Hacı Bektaş Veli'nin Anadolu'ya gelişi, Anadolu Selçuklu Devleti'nin üzerinde kara bulutların dolaştığı, siyasi, ekonomik ve kültürel düzeninin bozulmaya yüz tuttuğu, taht kavgalarının başladığı, bölünmelerin ve parçalanmaların meydana geldiği bir döneme rastlamıştır. Anadolu Selçuklu Devleti'nin çökmesi ve Anadolu Türklerinin dağılma tehlikesi ile karşı karşıya kalması, Orta Asya'da bulunan Türk Uluslarını büyük bir kedere boğmuştur. Anadolu'da cereyan eden bu var olma savaşına bir çözüm yolu bulmak gerekliliği ortaya çıkmıştır. İşte Hacı Bektaş Veli bu amaçla Anadolu'ya gönderilmiştir. Evliya Çelebi'ye göre Hacı Bektaş Veli 300 Horasan eri ile Anadolu'ya gelmiştir. Bazı kaynaklar da bu topluluk hakkında 40 – 1000 arası çeşitli rakamlar belirtilmektedir. Burada önemli olan rakamlardan çok Pir Hazretlerinin idealistlerden oluşan bir topluluğun başında Anadolu'ya gelmesi, bunların yardımı ile adeta manevi bir fütühata girişmiş olmasıdır.

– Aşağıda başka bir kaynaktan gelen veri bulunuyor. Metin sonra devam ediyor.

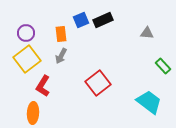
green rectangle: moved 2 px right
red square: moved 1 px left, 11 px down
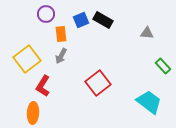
black rectangle: rotated 54 degrees clockwise
purple circle: moved 20 px right, 19 px up
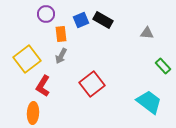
red square: moved 6 px left, 1 px down
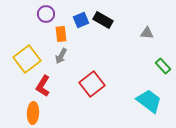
cyan trapezoid: moved 1 px up
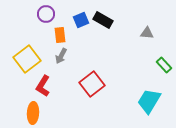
orange rectangle: moved 1 px left, 1 px down
green rectangle: moved 1 px right, 1 px up
cyan trapezoid: rotated 96 degrees counterclockwise
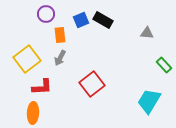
gray arrow: moved 1 px left, 2 px down
red L-shape: moved 1 px left, 1 px down; rotated 125 degrees counterclockwise
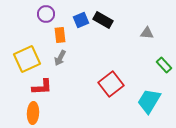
yellow square: rotated 12 degrees clockwise
red square: moved 19 px right
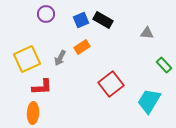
orange rectangle: moved 22 px right, 12 px down; rotated 63 degrees clockwise
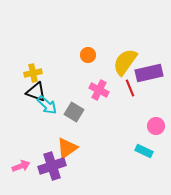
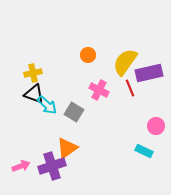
black triangle: moved 2 px left, 2 px down
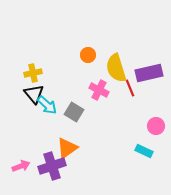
yellow semicircle: moved 9 px left, 6 px down; rotated 52 degrees counterclockwise
black triangle: rotated 30 degrees clockwise
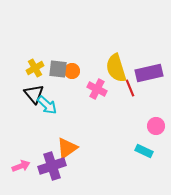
orange circle: moved 16 px left, 16 px down
yellow cross: moved 2 px right, 5 px up; rotated 18 degrees counterclockwise
pink cross: moved 2 px left, 1 px up
gray square: moved 16 px left, 43 px up; rotated 24 degrees counterclockwise
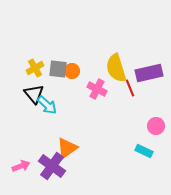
purple cross: rotated 36 degrees counterclockwise
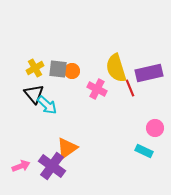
pink circle: moved 1 px left, 2 px down
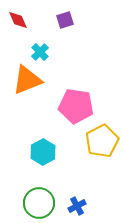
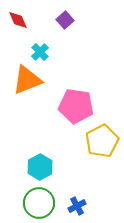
purple square: rotated 24 degrees counterclockwise
cyan hexagon: moved 3 px left, 15 px down
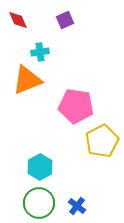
purple square: rotated 18 degrees clockwise
cyan cross: rotated 36 degrees clockwise
blue cross: rotated 24 degrees counterclockwise
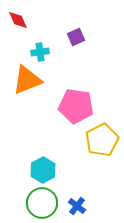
purple square: moved 11 px right, 17 px down
yellow pentagon: moved 1 px up
cyan hexagon: moved 3 px right, 3 px down
green circle: moved 3 px right
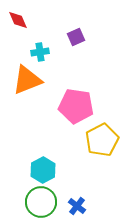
green circle: moved 1 px left, 1 px up
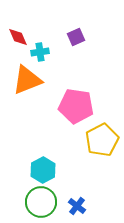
red diamond: moved 17 px down
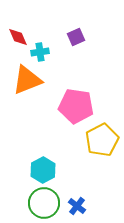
green circle: moved 3 px right, 1 px down
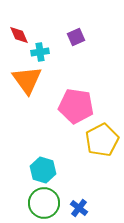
red diamond: moved 1 px right, 2 px up
orange triangle: rotated 44 degrees counterclockwise
cyan hexagon: rotated 15 degrees counterclockwise
blue cross: moved 2 px right, 2 px down
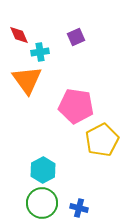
cyan hexagon: rotated 15 degrees clockwise
green circle: moved 2 px left
blue cross: rotated 24 degrees counterclockwise
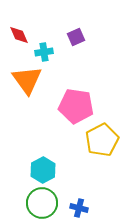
cyan cross: moved 4 px right
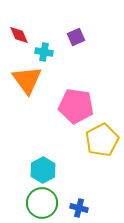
cyan cross: rotated 18 degrees clockwise
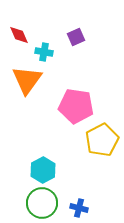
orange triangle: rotated 12 degrees clockwise
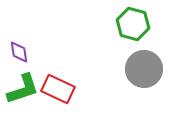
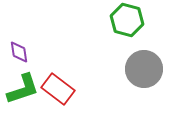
green hexagon: moved 6 px left, 4 px up
red rectangle: rotated 12 degrees clockwise
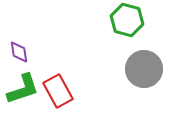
red rectangle: moved 2 px down; rotated 24 degrees clockwise
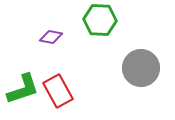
green hexagon: moved 27 px left; rotated 12 degrees counterclockwise
purple diamond: moved 32 px right, 15 px up; rotated 70 degrees counterclockwise
gray circle: moved 3 px left, 1 px up
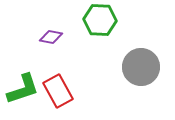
gray circle: moved 1 px up
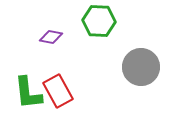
green hexagon: moved 1 px left, 1 px down
green L-shape: moved 5 px right, 4 px down; rotated 102 degrees clockwise
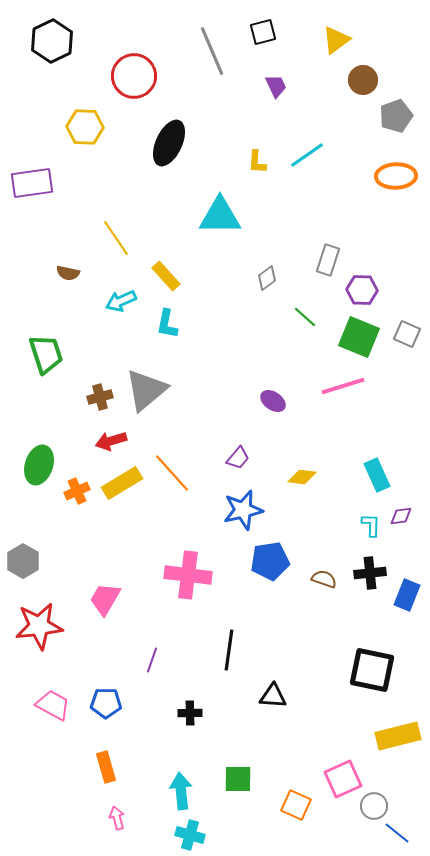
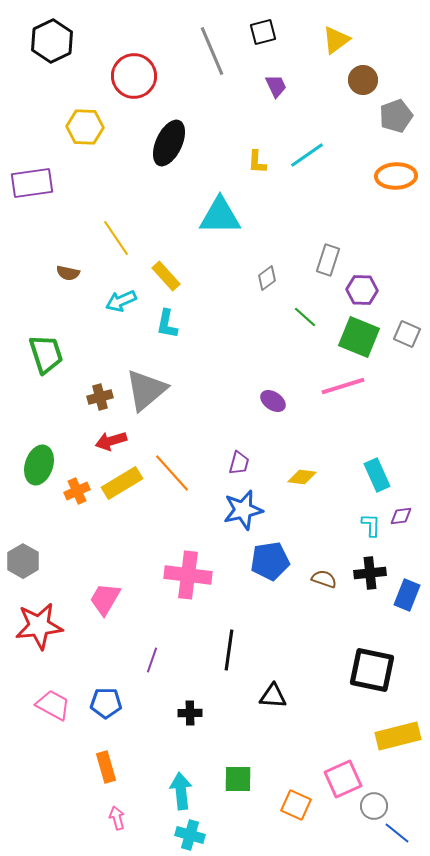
purple trapezoid at (238, 458): moved 1 px right, 5 px down; rotated 25 degrees counterclockwise
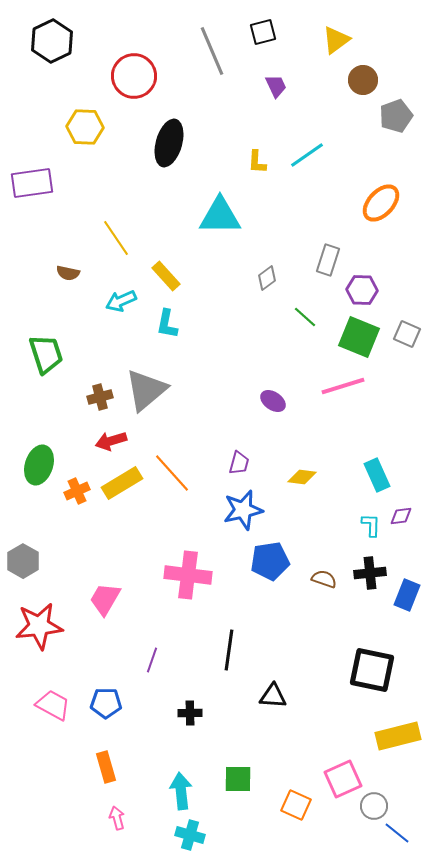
black ellipse at (169, 143): rotated 9 degrees counterclockwise
orange ellipse at (396, 176): moved 15 px left, 27 px down; rotated 45 degrees counterclockwise
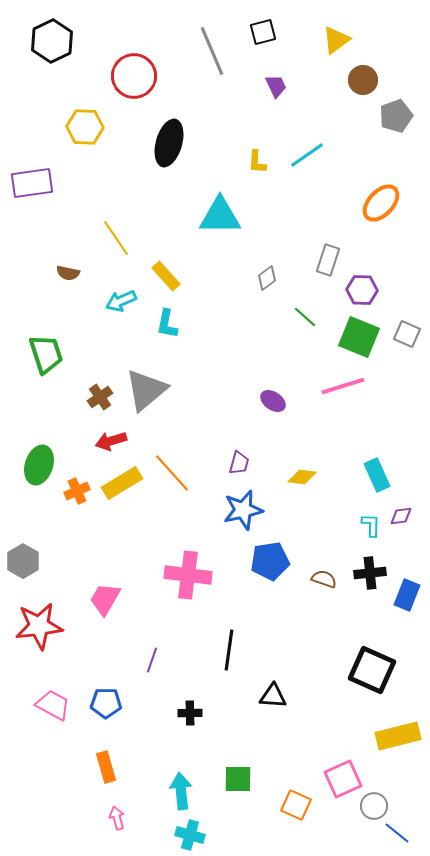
brown cross at (100, 397): rotated 20 degrees counterclockwise
black square at (372, 670): rotated 12 degrees clockwise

Hacı Bektaş Veli Antep ve Maraş üzerinden Sivas'a uğramıştır. Amasya'yı dolaşarak, Kayseri ve Kırşehir'de bir süre kaldıktan sonra yoluna devam etmiştir. Sulucakarahöyük'e M. 1238 – 1248 yılları arasında gelmiş olduğu kaynaklarda belirtilmektedir. Adını verdiği bugünki Hacıbektaş ilçesine yerleşerek faaliyetlerine burada başlamıştır. Çalışma ortamını oluşturmuş ve Anadolu kültürünü, Anadolu insanının gelenek ve göreneklerini özümseyerek yeni bir kültür ve eğitim merkezini kurmuştur. Burada düşüncesini ve felsefesini geliştirmiştir. Ayrıca Anadolu'yu dolaşarak çevresini tanımıştır. Araştırma ve incelemelerde bulunmuş ve gittiği her yeri aydınlatmaya ve fikirlerini anlatmaya çalışmıştır. Anadolu'ya adeta bir güneş gibi doğmuştur. Sulucakarahöyük'te de hareketlenmeler başlamış ve çehresi değişmiştir. Bulunduğu bu yerde bir çekim merkezi oluşturmuştur. Görüş, düşünce ve felsefesi bütün bu merkezden Anadolu'ya hızla yayılmıştır. Bu görüş ve düşüncesi Anadolu genelinde Hacı Bektaş Felsefesi ve Tasavvufu, Bektaşi Tarikatı olarak adlandırılmıştır. Bu eğitim ve öğreti merkezinden yetişen öğrenciler(Dervişler) Anadolu'nun dört bir yanına dağılmışlardır. Balkanlar'a, Arnavutluk'a Irak'a, Suriye'ye, Mısır'a, Girit'e vb. ülkelere gidip oralarda Hacı Bektaş Veli'nin düşünce ve felsefesini anlatmışlardır. XIII.yy. da Balkanlar'da ağır baskılardan yılan halkın önemli bir kısmının İslamiyeti kabul etmesinde temel rol oynamışlardır. Fetihlerin kazanılmasında da kolaylaştırıcı unsur olmuşlardır.

Yeni ordunun kuruluşunda, temsili bir grup asker, Hacıbektaş'a gelerek Hacı Bektaş Veli tarafından burada kılıç kuşatılıp taç giydirilip dualanmıştır. Ayrıca sancak teslim edilmiş ve bu orduya "Yeni Çeri" adı verilmiştir. Bu yüzden Hacı Bektaş Veli'yi Pir olarak tanıyan Yeniçeriler, Bektaşi tarikatını benimseyerek nice fetihlere katılmışlardır.

Hacı Bektaş Veli; Baba İlyas, Mevlâna, Ahi Evren ve Yunus Emre gibi Türk düşünce hayatını zamanımıza kadar etkileyen çağdaşları ile birlikte aynı devirde yaşamışlardır.